Disk Imaging Problems

Disk imaging is not a trivial task. Degraded drives and drives whose physical defects have been repaired often yield a high read error rate, or read instability. Read instability means that multiple readings of the same data tend to yield different results each time. Read instability differs from cases where data originally written in error is read consistently each time, or where a physical scratch makes an entire part of the disk unreadable no matter how many read attempts are made.

What Causes Read Instability?

Repaired drives may have high read instability for a number of reasons. Donor parts, while nominally identical to the original failed parts, differ slightly due to tolerances in the manufacturing process. The majority of modern hard disk drives are individually tested at the factory and have optimized adaptive parameters burned into the read-only memory. If one or more parts are later replaced, the adaptive parameters are no longer optimized to the new configuration. Because modern drives are fine-tuned to obtain maximum performance and capacity, even small deviations from optimum can introduce a high rate of read errors.
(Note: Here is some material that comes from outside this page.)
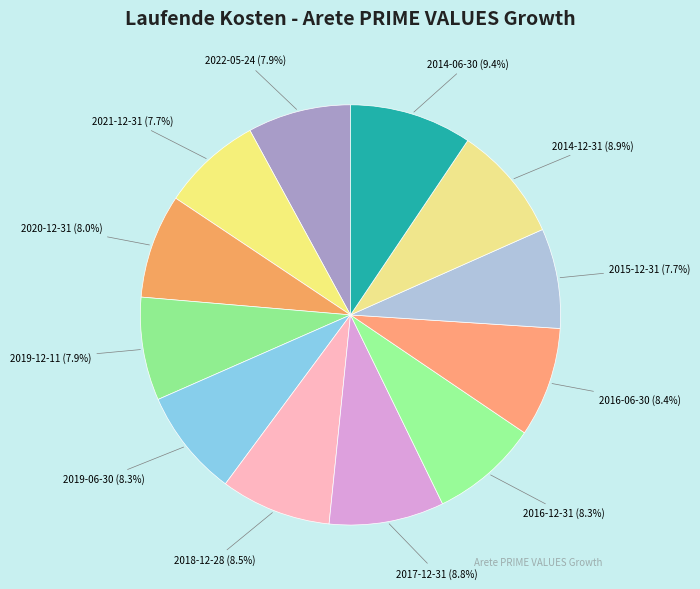

What is the largest slice in the pie chart?

2014-06-30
In drives that have not been repaired, physical degradation due to normal use also means that adaptive parameters are no longer optimum, thus leading to read instability. For example, wear in the actuator bearings causes slight deviations in the distance the arm moves across the platter. As a result, the current that was once required to move the actuator to a certain track is no longer sufficient to move the arm precisely. Read errors can also be caused by dust infiltration into the disk drive over the course of its life, which may make the read process electronically noisy.

The important point is that failed drives tend to have read instability no matter what the reason for failure.
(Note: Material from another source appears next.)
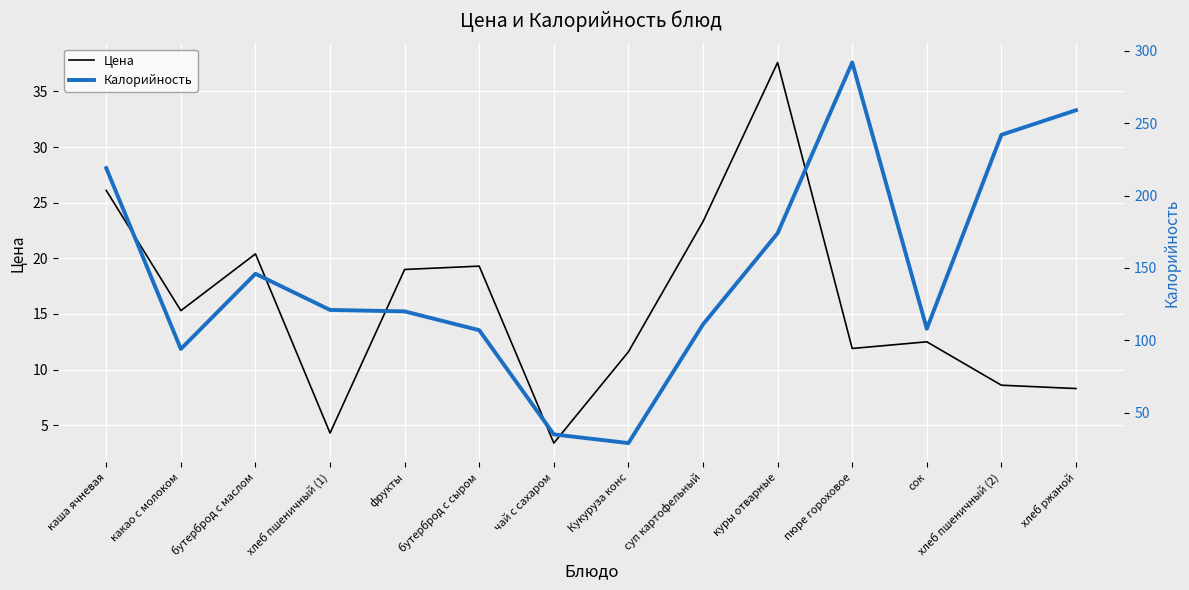

True or false: Цена and Калорийность cross at least once.

False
For the purposes of imaging a disk, read instability is not a major obstacle in principle, since each sector can be read several times and statistical methods can be applied to obtain the most likely correct value for each byte. However, because of the way that the basic input/output system (BIOS), operating system (OS), and drive firmware behave, it is impossible to obtain data during drive read instability without specialized hardware and software.

Why System Software Can’t Handle Read Instability

System software consists of a computer’s BIOS and OS. The primary reason that computers can’t handle read instability without specialized tools is that the system software reads each disk sector presuming that the sector is not corrupted—that is, that the data is read-stable. A sector on a disk typically consists of a header, 512 bytes of data, and error correction code (ECC) bytes (Figure 1). Other bytes are present to facilitate read/write synchronization.

For simplicity, the ECC bytes can be thought of as a checksum to validate data integrity. Most current hard disk drives are Advanced Technology Attachment (ATA) compliant devices. The system software reads the drive sector-by-sector, using the standard ATA read sector command. If a sector has a wrong ECC checksum, it returns no data, just an error, despite the fact that most of the bytes in the sector are likely correct and all are actually readable, even if some of the data is corrupt. The system software is unable to access data byte-by-byte, using other ATA read commands that read data regardless of ECC status.

 Example of Sector Format.

The system software reads drives in this way because the mandate of computer architecture is to create a reliable, stable machine that runs at the highest possible speed. The system software cannot allow errors to be propagated from the hard drive to the computer’s random access memory (RAM). These errors might be part of an executable file that would then cause the computer to stop responding. Thus, system software has a low tolerance for read instability and assumes that the drive is working correctly without delving into drive errors except to flag whole sectors as bad and to avoid reading them.

Also, in many cases the system software is unable to handle drive errors, a situation that may cause the system to stop responding.

Using the system software to read a drive is also time-consuming and involves intense drive processing, leading to further wear. This wear increases the likelihood of further disk degradation during the imaging process. See “Processing All Bytes in Sectors with Errors ” for more information on how disk imaging is by its nature very demanding on the drive, involving multiple reads on the entire disk and modifying its firmware data. Since progressive disk degradation is common (that is, read instability increases with use), it is desirable to reduce the
demands on the drive.

Thus, even a relatively low level of read instability, which is common for drives in recovery, can lead to the computer not being able to read the drive at all, despite the fact that the drive is still readable by other means.